OPM dan senjata rampasan mereka.

Tentara Pembebasan Nasional Papua Barat-Organisasi Papua Merdeka (TPNPB-OPM), kembali sesumbar.

RAKYATKU.COM, PAPUA - Tentara Pembebasan Nasional Papua Barat-Organisasi Papua Merdeka (TPNPB-OPM), kembali sesumbar.

Mereka meminta personel TNI, agar membagi harta kepada istri dan anak sebelum mengejar mereka di hutan Nduga.

"Maka pasukan TNI sebelum datang ke Ndugama, bagikan harta kepada istri dan anak, karena kami akan siap bunuh," ujar bos OPM di Nduga, Egianus Kogeya, melalui komadan operasi Pemne Kogeya sebagaiamana diposting di akun TPNPB.
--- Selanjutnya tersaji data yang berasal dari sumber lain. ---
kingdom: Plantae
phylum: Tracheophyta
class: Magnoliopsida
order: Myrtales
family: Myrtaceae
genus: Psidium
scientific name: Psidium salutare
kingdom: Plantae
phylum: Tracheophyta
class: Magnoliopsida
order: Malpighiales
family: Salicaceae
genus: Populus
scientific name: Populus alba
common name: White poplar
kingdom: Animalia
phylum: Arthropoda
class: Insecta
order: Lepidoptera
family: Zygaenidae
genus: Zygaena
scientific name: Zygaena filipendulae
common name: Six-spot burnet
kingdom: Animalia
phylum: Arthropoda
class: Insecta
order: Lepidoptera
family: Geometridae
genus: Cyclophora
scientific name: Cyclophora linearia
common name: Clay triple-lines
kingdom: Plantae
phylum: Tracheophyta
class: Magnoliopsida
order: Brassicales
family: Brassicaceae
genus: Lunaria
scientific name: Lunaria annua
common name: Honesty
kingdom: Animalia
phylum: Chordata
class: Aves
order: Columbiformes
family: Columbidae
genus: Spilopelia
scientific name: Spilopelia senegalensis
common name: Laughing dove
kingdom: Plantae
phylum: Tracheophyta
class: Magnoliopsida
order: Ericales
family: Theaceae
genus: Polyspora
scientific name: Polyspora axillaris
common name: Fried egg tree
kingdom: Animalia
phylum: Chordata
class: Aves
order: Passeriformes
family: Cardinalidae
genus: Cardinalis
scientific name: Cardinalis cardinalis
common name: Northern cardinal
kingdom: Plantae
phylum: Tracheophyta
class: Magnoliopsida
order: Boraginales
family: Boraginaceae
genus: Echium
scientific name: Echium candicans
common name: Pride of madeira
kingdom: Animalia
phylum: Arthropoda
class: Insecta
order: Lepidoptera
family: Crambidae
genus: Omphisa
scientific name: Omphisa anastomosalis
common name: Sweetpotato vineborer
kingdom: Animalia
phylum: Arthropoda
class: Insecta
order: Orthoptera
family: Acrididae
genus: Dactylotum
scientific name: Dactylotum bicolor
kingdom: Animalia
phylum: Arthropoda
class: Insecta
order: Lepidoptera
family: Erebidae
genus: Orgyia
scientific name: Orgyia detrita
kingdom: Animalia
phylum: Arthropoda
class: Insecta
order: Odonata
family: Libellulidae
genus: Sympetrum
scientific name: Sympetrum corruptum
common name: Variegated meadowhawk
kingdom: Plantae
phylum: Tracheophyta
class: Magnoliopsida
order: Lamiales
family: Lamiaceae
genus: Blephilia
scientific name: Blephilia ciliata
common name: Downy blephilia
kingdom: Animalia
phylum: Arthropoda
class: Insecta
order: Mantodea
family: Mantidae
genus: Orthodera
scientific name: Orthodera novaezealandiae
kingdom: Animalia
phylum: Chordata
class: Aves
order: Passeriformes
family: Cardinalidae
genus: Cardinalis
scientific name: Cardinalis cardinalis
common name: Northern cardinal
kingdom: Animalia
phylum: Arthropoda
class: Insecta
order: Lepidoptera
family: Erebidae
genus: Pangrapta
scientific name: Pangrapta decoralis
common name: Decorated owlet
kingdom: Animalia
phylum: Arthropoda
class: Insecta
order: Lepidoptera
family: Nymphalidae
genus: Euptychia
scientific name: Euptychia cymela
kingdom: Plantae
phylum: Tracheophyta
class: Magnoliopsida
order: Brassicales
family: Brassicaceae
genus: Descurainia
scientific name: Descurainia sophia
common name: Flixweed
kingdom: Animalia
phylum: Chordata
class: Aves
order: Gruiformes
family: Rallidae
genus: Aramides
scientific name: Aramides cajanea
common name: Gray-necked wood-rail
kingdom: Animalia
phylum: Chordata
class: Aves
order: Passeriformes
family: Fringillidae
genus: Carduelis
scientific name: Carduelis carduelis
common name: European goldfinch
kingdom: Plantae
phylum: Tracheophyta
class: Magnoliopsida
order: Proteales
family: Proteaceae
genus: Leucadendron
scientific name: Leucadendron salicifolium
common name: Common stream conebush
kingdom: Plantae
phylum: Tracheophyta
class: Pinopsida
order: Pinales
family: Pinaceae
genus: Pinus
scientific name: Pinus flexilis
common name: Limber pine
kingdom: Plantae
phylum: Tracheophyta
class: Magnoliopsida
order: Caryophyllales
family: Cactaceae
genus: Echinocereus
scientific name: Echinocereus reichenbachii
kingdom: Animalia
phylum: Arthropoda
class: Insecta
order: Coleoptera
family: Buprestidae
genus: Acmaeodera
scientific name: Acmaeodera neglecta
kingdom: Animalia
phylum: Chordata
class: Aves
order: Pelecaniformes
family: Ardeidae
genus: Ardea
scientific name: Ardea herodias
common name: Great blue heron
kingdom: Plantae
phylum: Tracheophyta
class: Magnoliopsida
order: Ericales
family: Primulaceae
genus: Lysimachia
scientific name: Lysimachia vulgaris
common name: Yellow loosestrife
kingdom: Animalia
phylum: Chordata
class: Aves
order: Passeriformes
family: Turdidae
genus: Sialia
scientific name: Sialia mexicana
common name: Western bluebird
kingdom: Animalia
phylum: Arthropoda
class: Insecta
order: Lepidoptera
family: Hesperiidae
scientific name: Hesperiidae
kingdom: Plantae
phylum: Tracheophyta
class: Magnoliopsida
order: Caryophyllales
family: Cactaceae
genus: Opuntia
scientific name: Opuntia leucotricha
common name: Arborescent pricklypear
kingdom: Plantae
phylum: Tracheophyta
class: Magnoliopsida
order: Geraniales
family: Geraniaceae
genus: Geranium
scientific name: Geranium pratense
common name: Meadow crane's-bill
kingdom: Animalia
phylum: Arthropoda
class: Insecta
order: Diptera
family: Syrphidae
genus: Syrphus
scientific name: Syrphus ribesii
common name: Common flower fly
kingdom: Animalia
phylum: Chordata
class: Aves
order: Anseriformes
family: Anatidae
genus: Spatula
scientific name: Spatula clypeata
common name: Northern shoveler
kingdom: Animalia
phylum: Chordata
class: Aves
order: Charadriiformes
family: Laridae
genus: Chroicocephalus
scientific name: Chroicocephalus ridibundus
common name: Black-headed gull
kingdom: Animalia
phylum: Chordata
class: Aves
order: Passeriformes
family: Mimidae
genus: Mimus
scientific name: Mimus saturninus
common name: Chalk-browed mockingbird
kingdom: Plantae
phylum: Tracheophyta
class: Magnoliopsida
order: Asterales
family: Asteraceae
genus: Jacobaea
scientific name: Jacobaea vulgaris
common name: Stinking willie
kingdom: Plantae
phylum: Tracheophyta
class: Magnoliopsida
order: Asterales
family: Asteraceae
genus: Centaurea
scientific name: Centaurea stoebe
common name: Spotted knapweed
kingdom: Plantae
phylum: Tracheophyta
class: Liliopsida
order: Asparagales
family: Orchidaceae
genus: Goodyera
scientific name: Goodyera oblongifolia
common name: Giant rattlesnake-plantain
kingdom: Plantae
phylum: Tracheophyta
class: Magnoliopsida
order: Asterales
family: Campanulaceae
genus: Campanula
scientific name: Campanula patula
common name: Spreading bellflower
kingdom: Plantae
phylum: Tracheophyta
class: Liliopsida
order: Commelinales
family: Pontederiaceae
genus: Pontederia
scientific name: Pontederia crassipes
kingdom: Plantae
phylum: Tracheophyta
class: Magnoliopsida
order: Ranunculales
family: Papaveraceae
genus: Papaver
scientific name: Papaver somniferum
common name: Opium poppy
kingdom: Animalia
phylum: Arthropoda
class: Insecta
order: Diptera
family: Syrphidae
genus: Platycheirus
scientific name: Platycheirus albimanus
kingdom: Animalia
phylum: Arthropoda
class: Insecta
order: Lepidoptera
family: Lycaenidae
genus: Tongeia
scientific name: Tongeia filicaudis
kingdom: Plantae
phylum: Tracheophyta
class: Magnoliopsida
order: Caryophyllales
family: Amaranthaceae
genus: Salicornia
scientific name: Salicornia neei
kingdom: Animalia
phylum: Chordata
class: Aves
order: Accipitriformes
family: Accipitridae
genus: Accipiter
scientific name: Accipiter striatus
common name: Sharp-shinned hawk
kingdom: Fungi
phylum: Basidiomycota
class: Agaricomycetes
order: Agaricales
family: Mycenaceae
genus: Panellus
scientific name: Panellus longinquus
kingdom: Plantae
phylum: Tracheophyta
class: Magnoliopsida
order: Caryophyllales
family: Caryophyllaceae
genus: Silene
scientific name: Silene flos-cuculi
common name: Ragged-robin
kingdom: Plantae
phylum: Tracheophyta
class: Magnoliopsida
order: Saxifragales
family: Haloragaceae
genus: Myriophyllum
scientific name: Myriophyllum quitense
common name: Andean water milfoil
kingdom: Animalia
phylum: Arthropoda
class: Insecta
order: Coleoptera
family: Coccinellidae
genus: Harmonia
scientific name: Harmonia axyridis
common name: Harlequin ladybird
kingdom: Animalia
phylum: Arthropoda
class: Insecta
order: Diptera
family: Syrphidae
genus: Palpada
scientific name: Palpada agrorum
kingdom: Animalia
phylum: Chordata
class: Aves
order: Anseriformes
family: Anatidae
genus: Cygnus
Menurut Egianus, mereka saat ini kembali merebut satu pucuk senjata.

"Kami tidak gentar sama sekali. Kami siap lawan. Sebab gudang senjata kami adalah yang di tangan 7000 personel TNI Polri itu," tambah Egianus.

Egianus kembali meminta tolong kepada PBB, karena kata dia, banyak gelombang pengungsi ke dalam hutan. Alasannya, banyak warga yang takut diinterogasi tentara dan polisi.

"Enam distrik total kosong, warga sudah mengungsi ke hutan. Diantaranya, Distrik Mapenduma, Gilpid, Derakma, Yal, Nitkuri dan Distrik Yigi," sebut Egianus.